Tuesday, October 28, 2008

Obama is one of "us" and indeed "we" are not "real" and "we" are not "pro-American"

A problem I’ve had with this election is that I actually identify with Obama quite a bit. But as I’ve elaborated on at length in this blog that doesn’t mean I’d vote for him (e.g. because I dislike many of his supporters, because I dislike the policy of the median Congressional Democrat).

The media has recently taken a lot of umbrage at the suggestion by the McCain campaign that Obama is not “pro-American” and that he is out of touch with “real” America (e.g. Time magazine). But I think those accusations are fair.

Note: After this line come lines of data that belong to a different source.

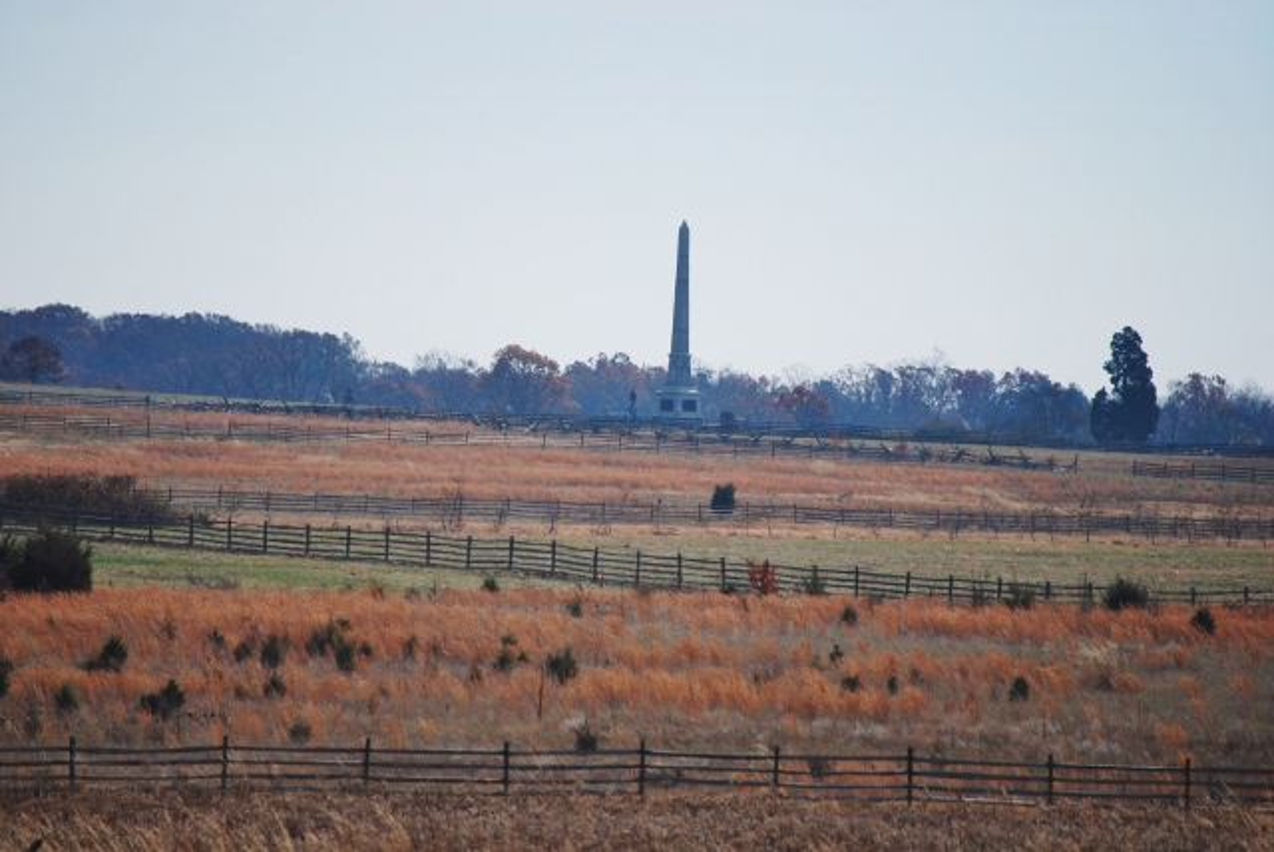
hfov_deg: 6.9
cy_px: 426
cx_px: 637
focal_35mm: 300
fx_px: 10626
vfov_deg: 4.6
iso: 200
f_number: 5.6
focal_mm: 200
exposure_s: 1/1600
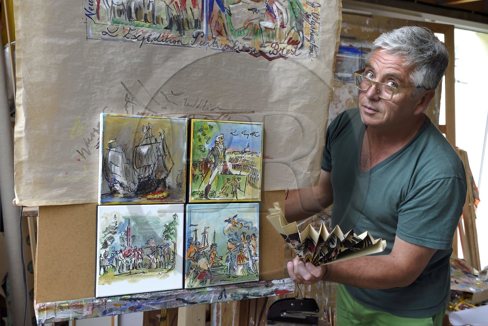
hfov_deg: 54.4
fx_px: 474
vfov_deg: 37.9
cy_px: 163
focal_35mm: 35
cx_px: 244
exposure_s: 1/125
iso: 1600
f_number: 8
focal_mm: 35
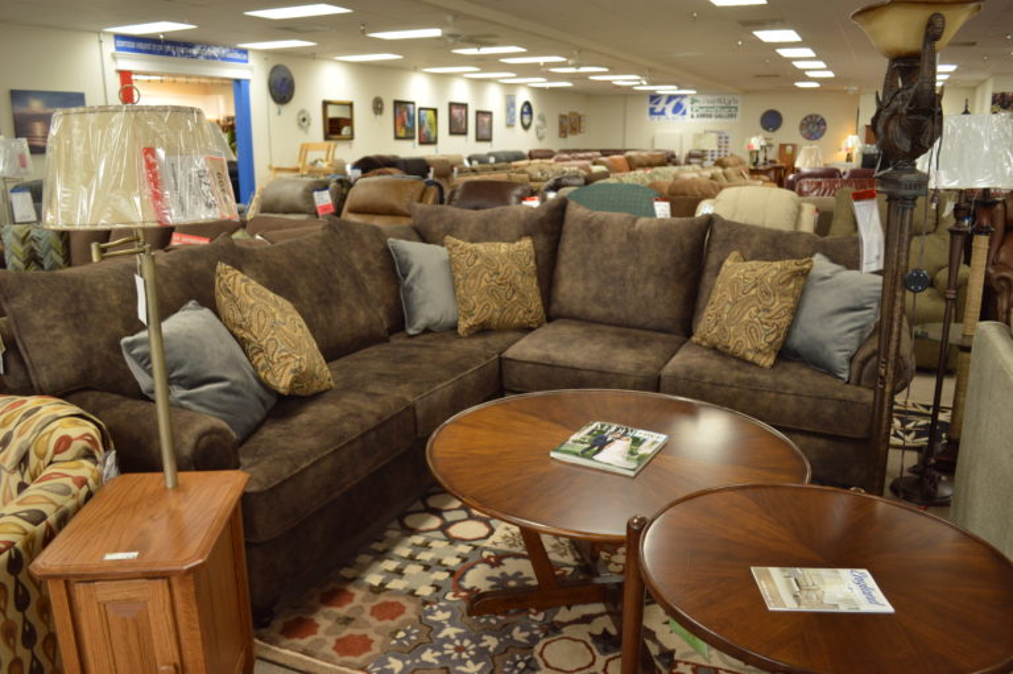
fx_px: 759
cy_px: 337
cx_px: 506
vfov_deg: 47.9
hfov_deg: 67.4
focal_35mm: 27
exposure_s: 1/50
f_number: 3.5
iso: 400
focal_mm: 18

First of all, by “us” I am talking about well-off highly educated coastal elites. Although Obama often evokes the language of unity, when talking about tax policy Obama talks about people like “us“ meaning Obama and McCain and other well off elites, which implicitly creates the “other” of people not like “us."

Pundits are happily making the point that the real “Joe the Plumber” makes well less than $250,000 a year, but the point of the McCain campaign is that that doesn’t matter. Because in his world view Joe and McCain are part of the same “us.”

But Obama’s “us” is different. Saying that we are anti-American is too far, but that’s not what the McCain campaign’s been saying. The most extreme way to see this is the number of my friends who (jokingly, but still) threaten to move to Canada. Or, I bet if you poll my friends and ask them if they had to choose between wearing a Canadian flag or an American flag on their bag while traveling, I bet nearly all would choose Canadian. I bet most people in the pro-American states that Palin is talking about would never do that (admittedly, I’m not sure what I’d pick, but probably I’d still put an American flag). It’s not a bad thing to not be “pro American.” It represents a different cosmopolitan ecumenical humanist world view that I like. But it is different.

This is an old notion of course, the different ways of defining identity. Democrats try to create identity along economic divisions, whereas Republicans do so along social divisions.